What you will do: Give as output the line that contains "Rescate de una persona suspendida de un", followed by every remaining line of the entries, unchanged and with nothing added.

Supplied material:

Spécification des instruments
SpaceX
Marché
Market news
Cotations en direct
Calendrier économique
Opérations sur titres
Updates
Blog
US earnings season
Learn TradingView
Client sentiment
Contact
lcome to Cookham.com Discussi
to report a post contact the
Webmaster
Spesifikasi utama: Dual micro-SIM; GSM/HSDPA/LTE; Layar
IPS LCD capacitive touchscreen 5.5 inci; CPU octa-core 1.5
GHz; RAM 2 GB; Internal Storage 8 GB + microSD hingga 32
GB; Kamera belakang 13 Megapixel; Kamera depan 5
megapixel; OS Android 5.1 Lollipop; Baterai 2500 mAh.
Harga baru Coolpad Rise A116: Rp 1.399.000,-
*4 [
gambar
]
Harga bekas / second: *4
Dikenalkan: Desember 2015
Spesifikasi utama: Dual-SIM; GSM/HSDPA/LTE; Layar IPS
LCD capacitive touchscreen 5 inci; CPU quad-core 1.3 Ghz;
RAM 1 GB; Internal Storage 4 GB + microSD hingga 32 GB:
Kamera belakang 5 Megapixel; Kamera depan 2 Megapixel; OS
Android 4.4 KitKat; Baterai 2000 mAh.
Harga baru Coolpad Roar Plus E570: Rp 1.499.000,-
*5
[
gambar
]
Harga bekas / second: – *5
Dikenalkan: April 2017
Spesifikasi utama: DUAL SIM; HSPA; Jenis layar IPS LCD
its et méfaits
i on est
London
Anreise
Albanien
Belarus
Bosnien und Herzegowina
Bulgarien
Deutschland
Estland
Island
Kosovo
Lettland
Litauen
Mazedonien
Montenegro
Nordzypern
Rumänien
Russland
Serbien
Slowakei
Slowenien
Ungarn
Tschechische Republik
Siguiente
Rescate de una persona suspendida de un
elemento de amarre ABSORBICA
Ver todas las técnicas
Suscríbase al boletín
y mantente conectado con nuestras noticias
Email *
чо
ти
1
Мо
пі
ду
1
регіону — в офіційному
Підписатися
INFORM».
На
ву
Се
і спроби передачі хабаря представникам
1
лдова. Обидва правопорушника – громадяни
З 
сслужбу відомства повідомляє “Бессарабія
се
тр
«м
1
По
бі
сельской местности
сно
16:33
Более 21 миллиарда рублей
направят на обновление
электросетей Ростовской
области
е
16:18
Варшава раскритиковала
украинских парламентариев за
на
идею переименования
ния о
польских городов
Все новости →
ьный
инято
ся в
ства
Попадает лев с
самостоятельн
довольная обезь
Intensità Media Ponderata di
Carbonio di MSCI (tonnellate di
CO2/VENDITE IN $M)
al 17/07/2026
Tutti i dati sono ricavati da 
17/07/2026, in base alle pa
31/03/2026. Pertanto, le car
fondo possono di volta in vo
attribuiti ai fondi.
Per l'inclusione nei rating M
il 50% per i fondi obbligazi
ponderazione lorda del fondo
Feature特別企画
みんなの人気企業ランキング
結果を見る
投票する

Written answer:
Rescate de una persona suspendida de un
elemento de amarre ABSORBICA
Ver todas las técnicas
Suscríbase al boletín
y mantente conectado con nuestras noticias
Email *
чо
ти
1
Мо
пі
ду
1
регіону — в офіційному
Підписатися
INFORM».
На
ву
Се
і спроби передачі хабаря представникам
1
лдова. Обидва правопорушника – громадяни
З 
сслужбу відомства повідомляє “Бессарабія
се
тр
«м
1
По
бі
сельской местности
сно
16:33
Более 21 миллиарда рублей
направят на обновление
электросетей Ростовской
области
е
16:18
Варшава раскритиковала
украинских парламентариев за
на
идею переименования
ния о
польских городов
Все новости →
ьный
инято
ся в
ства
Попадает лев с
самостоятельн
довольная обезь
Intensità Media Ponderata di
Carbonio di MSCI (tonnellate di
CO2/VENDITE IN $M)
al 17/07/2026
Tutti i dati sono ricavati da 
17/07/2026, in base alle pa
31/03/2026. Pertanto, le car
fondo possono di volta in vo
attribuiti ai fondi.
Per l'inclusione nei rating M
il 50% per i fondi obbligazi
ponderazione lorda del fondo
Feature特別企画
みんなの人気企業ランキング
結果を見る
投票する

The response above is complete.